Como señalábamos en la primera parte de «Víctimas en silencio», las hermanas Combonianas trabajan a ambos lados del muro que divide Israel y Palestina. En Cisjordania, su compromiso se centra en nutrir la esperanza a través de la educación y el desarrollo en las comunidades beduinas del desierto de Judea. El verano pasado María Segura, laica vizcaína, compartió vida y tarea con las hermanas. Nos comparte su testimonio.
Escribo este artículo mientras el fuego y la muerte sobrevuelan Rafah. Han pasado algo más de nueve meses desde que volví de Palestina, donde el pasado verano tuve el privilegio de gozar de uno de los bienes más preciados de los pueblos que habitan el desierto: la hospitalidad.
Empiezo presentándome, mi nombre es María, pertenezco al grupo Loiola, vinculado a Arrupe etxea, de Bilbao y a mis 55 años, sigo considerándome una buscadora, aunque últimamente procuro más bien dejarme encontrar. Es por eso que hace dos años me embarqué en una peregrinación a Tierra Santa. Allí, en la subida a Jerusalem, recalamos en Betania, donde conocimos a las Hermanas Combonianas, que nos hablaron de su presencia a ambos lados del Muro, ese alto muro de hormigón que divide a israelíes y palestinos, dos pueblos hermanos enfrentados desde generaciones. Nos hablaron también de su apuesta por una paz posible, y sentí la necesidad de adentrarme en ese mundo, un mundo tan desconocido para mí.
Fue así como decidí volver, en el verano de 2023, siendo acogida en casa de las hermanas. Y tenía que ser Betania (o en su nombre árabe de al-Azariya, literalmente “el sitio de Lázaro”), el lugar de la acogida para Jesús, donde se retiraba a descansar en casa de sus amigas Marta y María, y de su hermano Lázaro. Lugar donde pude compartir vida y oración, aprender el Padrenuestro en árabe, hebreo, italiano, inglés… y enseñarlo en euskera, y también compartir la mesa de la Eucaristía y de la casa con los Padres Franciscanos, custodios de los santos lugares.
Pero, sobre todo, pude gozar de la hospitalidad de las comunidades beduinas que pueblan el desierto de Judea, en el camino que va de Jerusalem a Jericó, el que transitaba un viejo conocido con su borrico. Allí, jugando con los niños, invitada a entrar en sus casas, a compartir un té o, en los momentos más especiales, una deliciosa “maqluba”, pude conocer su forma de vida. Una forma de vida que quieren conservar, a pesar de todos los obstáculos y restricciones (para transitar las autopistas, para construir casas de cemento, para acceder al agua…) y del contraste con la vida opulenta del asentamiento, tan parecida a la nuestra. En medio de tanta injusticia, descubrí que hay algo que une a palestinos e israelíes, y es el miedo mutuo, y la desconfianza. Un miedo que en algún momento también compartí, ante la sinrazón de la violencia, que sólo genera más violencia.

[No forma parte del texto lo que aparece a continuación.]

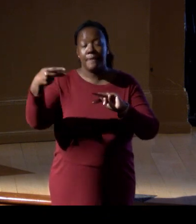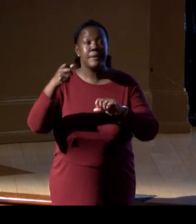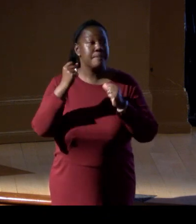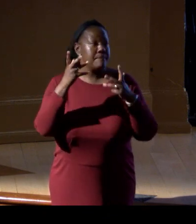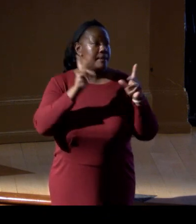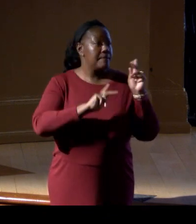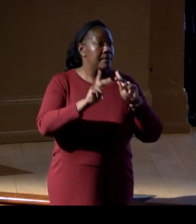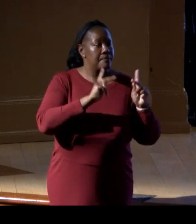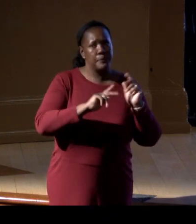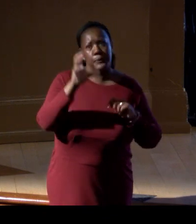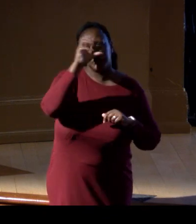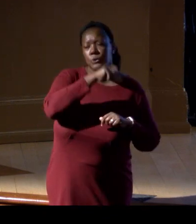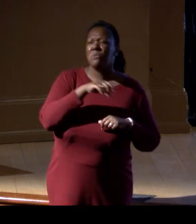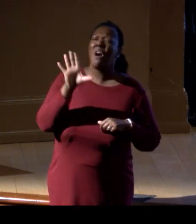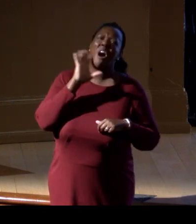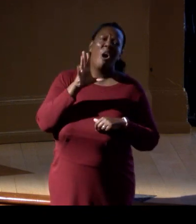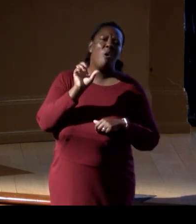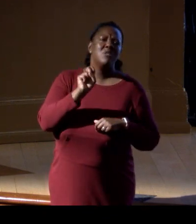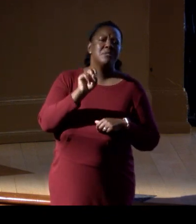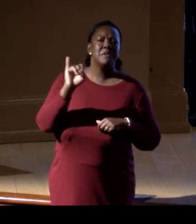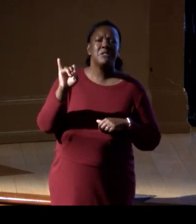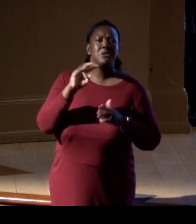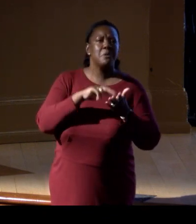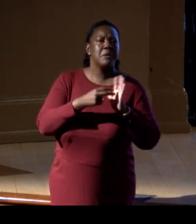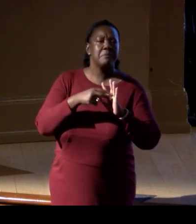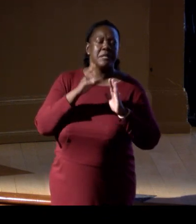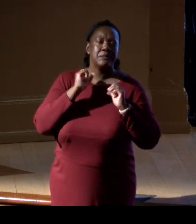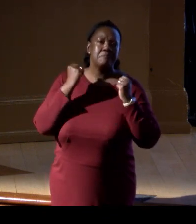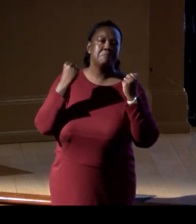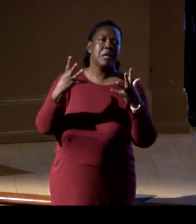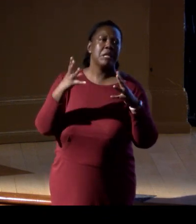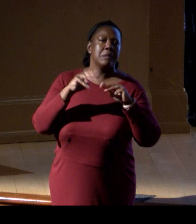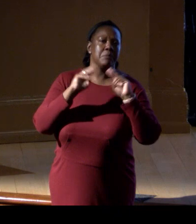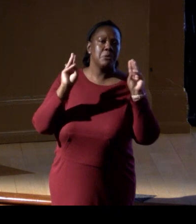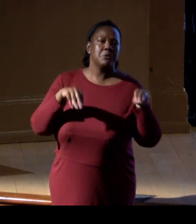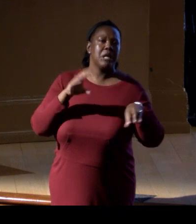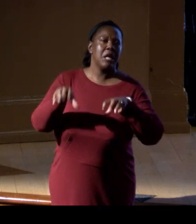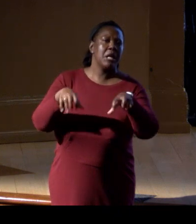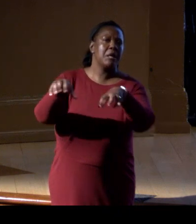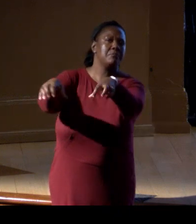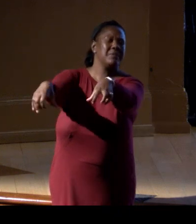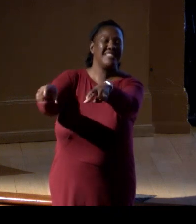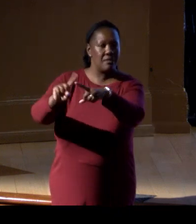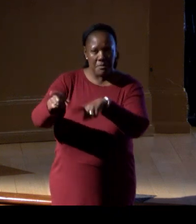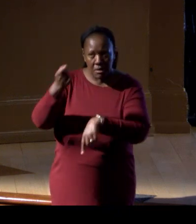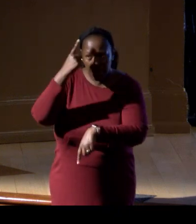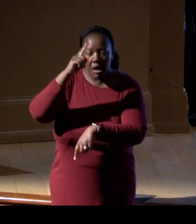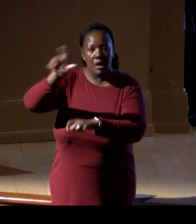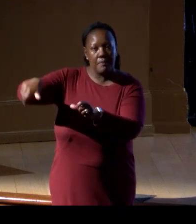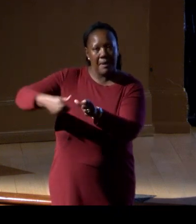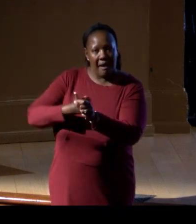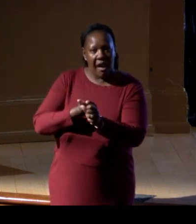but since its founding in 1846, it's always been a science-based organization.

Pero también pude contemplar la vida que brota en el desierto: en las decenas de niños que te reclaman, que tiran de ti y te explican todo, sin entender que no les entiendes, invitándote a jugar, a bailar y a ensuciarte las manos para llenar de colores el desierto; en las maestras de las escuelas promovidas por las hermanas, que se desviven por posibilitar un futuro mejor para los niños; en las propias hermanas; en las voluntarias jóvenes; en el grupo de mujeres hebreas, árabes, africanas y europeas que se reúnen periódicamente en Jerusalem para buscar juntas caminos para la paz; en la invitación a participar en la celebración del Sabath, en tantos encuentros inesperados, en quienes todavía se niegan a ser enemigos…

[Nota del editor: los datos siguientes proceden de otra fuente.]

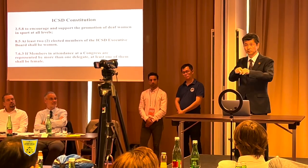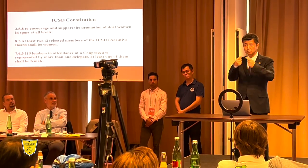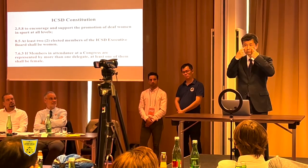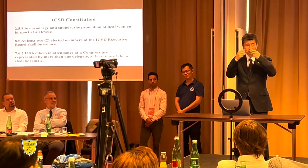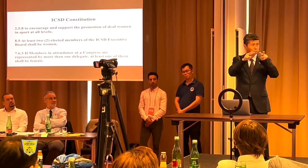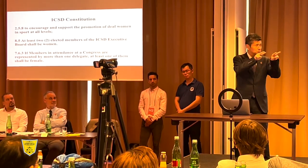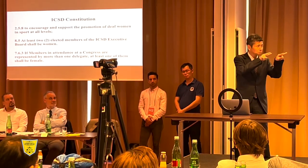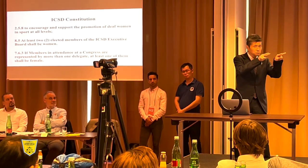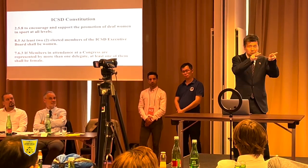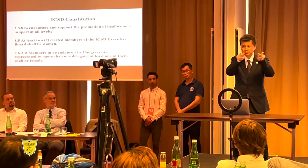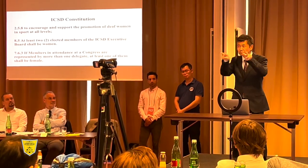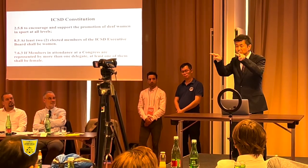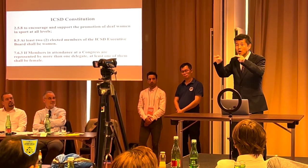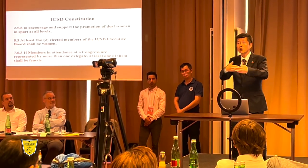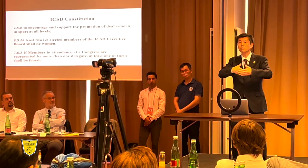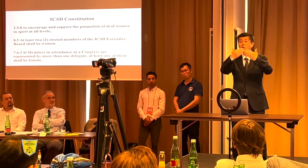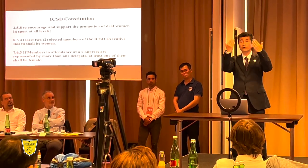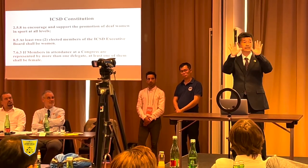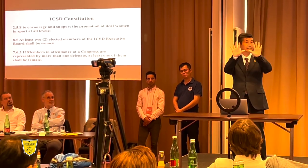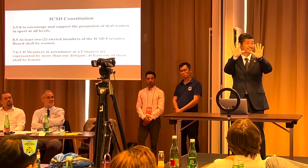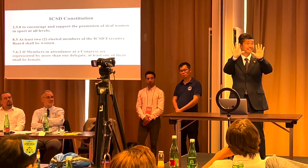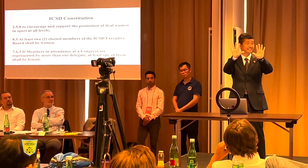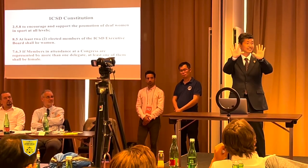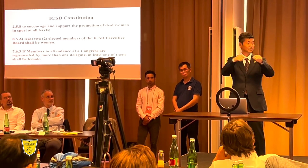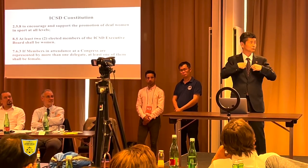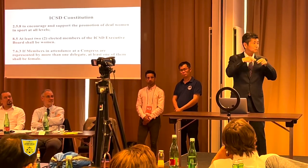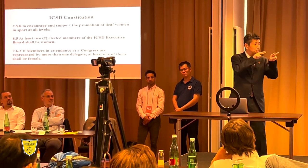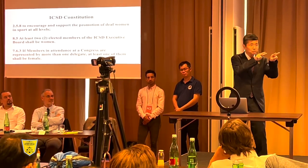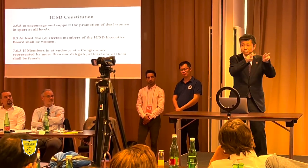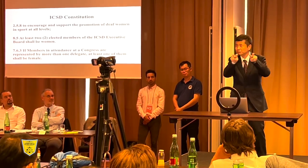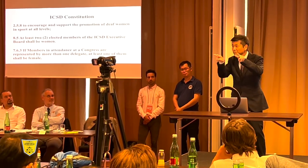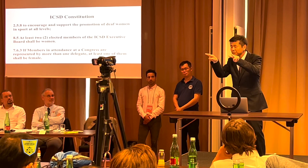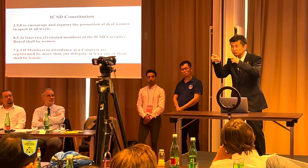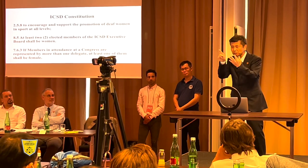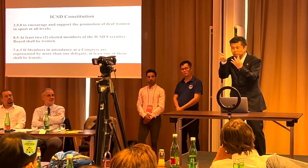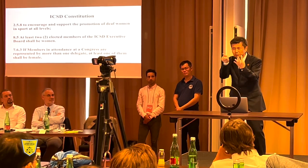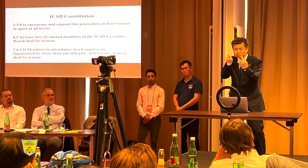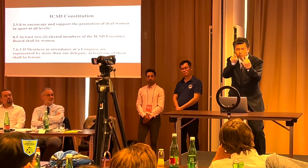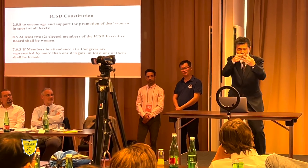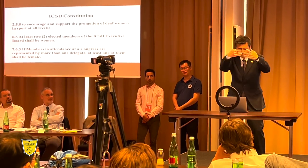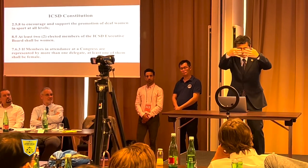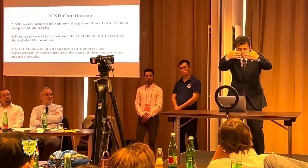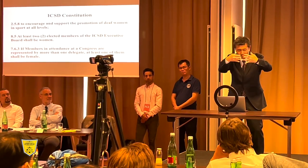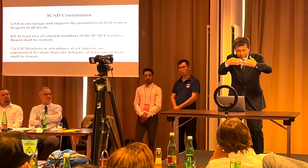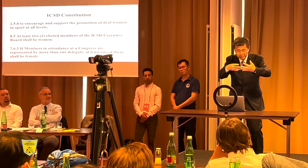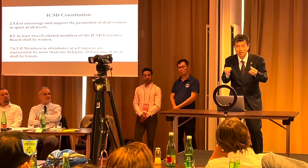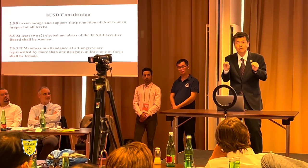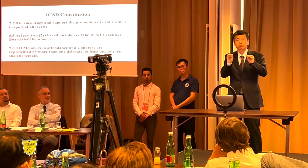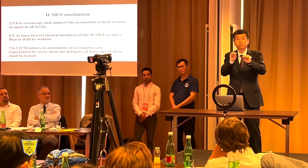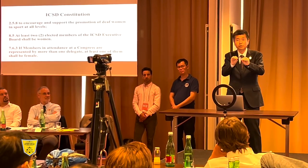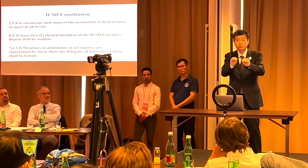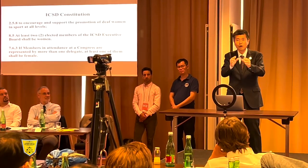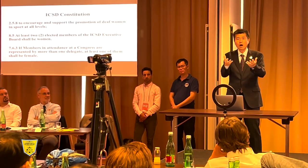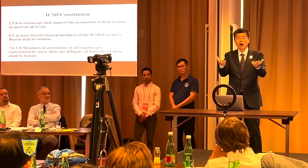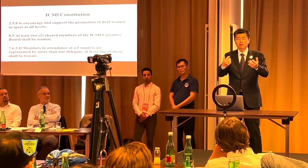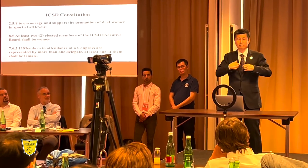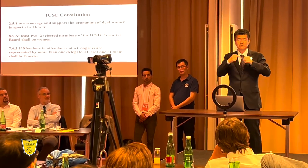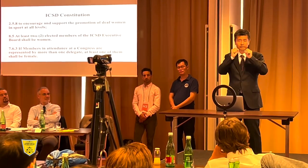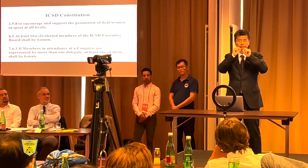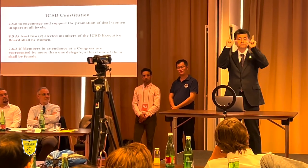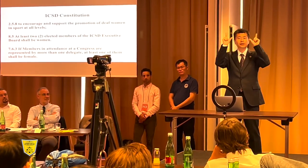I counted how many across the room and I was surprised with the result.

Hoy que el dolor por Palestina atenaza el corazón, y nos asalta la desesperanza, quiero terminar con una plegaria a “nuestra Señora que derriba los muros”, para que continúe derribando “todos los muros que generan odio, violencia, miedo e indiferencia entre las personas y los pueblos”, y que nos enseñe a seguir preparando caminos de libertad, entendimiento y diálogo, que traigan la paz, para seguir soñando “el nuevo sol en que los hombres (y mujeres) volverán a ser hermanos”.